Durante uma conversação clínica em São Salvador, na Bahia, no Brasil, ao comentar o caso de um menino autista de três anos, Eric Laurent examina a continuidade de consistência entre o imaginário, o simbólico e o real. O menino apresenta uma sequência em que primeiro caminha sobre os ombros do analista para alcançar um objeto, demonstrando um uso do seu corpo como uma extensão do seu próprio. No segundo tempo a interpretação do analista permite uma cessão e o deslocamento de objetos que leva do consultório para logo voltar a trazê-los. Esse movimento o leva a perder algo do corpo: no final de cada sessão as lágrimas caíam abundantemente pela bochechas, produzindo assim uma extração corporal.

A partir dessa perda o menino, que havia deixado de falar, emite as primeiras palavras colapsadas que são pai- mãe, que não têm um estatuto de significantes com uma consistência simbólica, mas que as põem em equivalência com os objetos. Entrecruzam-se assim perdas ao modo imaginário, colapsos ou cristalizações simbólicas e um campo real que devem ser diferenciados.

A partir do apoio sobre a borda é possível internalizar um novo tipo de perda e aceder assim à possibilidade de falar.

As crianças autistas apresentam distintas montagens do real, do simbólico e do imaginário ligadas à invenção e à contingência. Essas montagens nos permitem buscar a maneira de intervir com a criança de modo que se construam séries, sequências de uma topologia que se desenvolve entre o sujeito e o outro para obter algum tipo de amarração. Temple Grandin, por exemplo, diferencia o pensamento em imagem como uma imagem isolada, o pensamento em patterns, em séries, e por último o pensamento em palavras, que demonstra como ela mesma pode analisar seus processos de pensamento. Essa colocação original de Laurent sobre como

se relacionam os três registros é sem dúvida um ponto de investigação sobre o autismo na atualidade.

Trata-se de trabalhar a partir de suas invenções, a partir de um laço sutil, sem intrusão, incluindo-se em seu encapsulamento como um “autismo a dois”, de acordo com a expressão de Lacan. Para isso é fundamental o respeito pelas diferentes soluções de cada sujeito, sabendo-se que a cessão de gozo que inclui novos objetos se produz por iniciativa do sujeito na medida em que se consegue produzir um deslocamento. A intervenção do analista aponta para esse movimento que leva a novos circuitos, de acordo com a lógica do funcionamento singular que perdura ao longo do tempo, mas que nem por isso os deixa por fora dos outros.

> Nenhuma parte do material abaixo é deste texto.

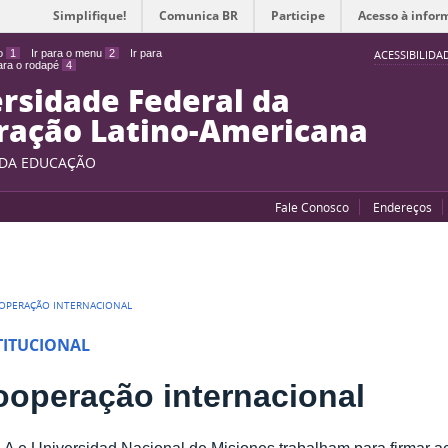
Simplifique!
Comunica BR
Participe
Acesso à infor
do
1
Ir para o menu
2
Ir para
ACESSIBILIDA
para o rodapé
4
rsidade Federal da
ração Latino-Americana
 DA EDUCAÇÃO
Fale Conosco
Endereços
OPERAÇÃO INTERNACIONAL
TITUCIONAL
ooperação internacional
A e Universidad Nacional de Misiones trabalham para firmar a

O autismo em nossa época não concerne só a uma epidemia diagnóstica que constrói universais e arma classes, mas que involucra a exploração e a proposta de tratamentos singulares, a partir daquilo que pode surgir como único em cada um.

Tradução: Inês Autran Dourado

NOTAS

  1. Cf.: TENDLARZ, S.; AlVAREZ, P. (2013) ¿Qué es el autismo? Infancia y psicoanálisis. Buenos Aires: Colección Diva.
  2. LACAN, J. (1986[1953-1954]) O seminário, livro 1: os escritos técnicos de Freud. Rio de Janeiro: Jorge Zahar.
  3. IDEM. (2003[1968]) “Alocução sobre as psicoses da criança”. In: Outros escritos. Rio de Janeiro: Jorge Zahar, pp.361-368.
  4. IDEM. (1998[1975]). “Conferência em Genebra sobre o sintoma”. In: Opção Lacaniana. São Paulo: Eólia, n.23, pp.6-16.
  5. IDEM. (1986[1953-1954]) O seminário, livro 1: os escritos técnicos de Freud. Op. cit., p.98.
  6. IDEM. Ibid., p.124.
  7. IDEM. Ibid., p.102.
  8. IDEM. Ibid., p.125.
  9. IDEM. (1998[1975]). “Conferência em Genebra sobre o sintoma”. In: Opção Lacaniana. Op. cit., p.12-13.
  10. MALEVAL, J-C. (2012) “Língua verbosa, língua factual e frases espontâneas nos autistas”. In: CALMON, A.; MURTA, A.; ROSA, M. (Org.). Autismo(s) e atualidade: uma leitura lacaniana. Belo Horizonte: Scriptum.
  11. SCHEJTMAN, F. (2013) Sinthome: ensayos de clínica psicoanalítica nodal. Buenos Aires: Grama.
  12. TUSTIN, F. (1984[1981]) Estados autísticos em crianças. Rio de Janeiro: Imago.
  13. BETTELHEIM, B. (1987[1967]) A fortaleza vazia. São Paulo: Martins Fontes.
  14. Cf.: WILLIAMS, D. (1994) Somebody Somewhere: breaking free from the world of autism. Nova York: Three Rivers Press. & WILLIAMS, D. (2012) Meu mundo misterioso: testemunho excepcional de uma jovem autista. Brasília: Thesaurus.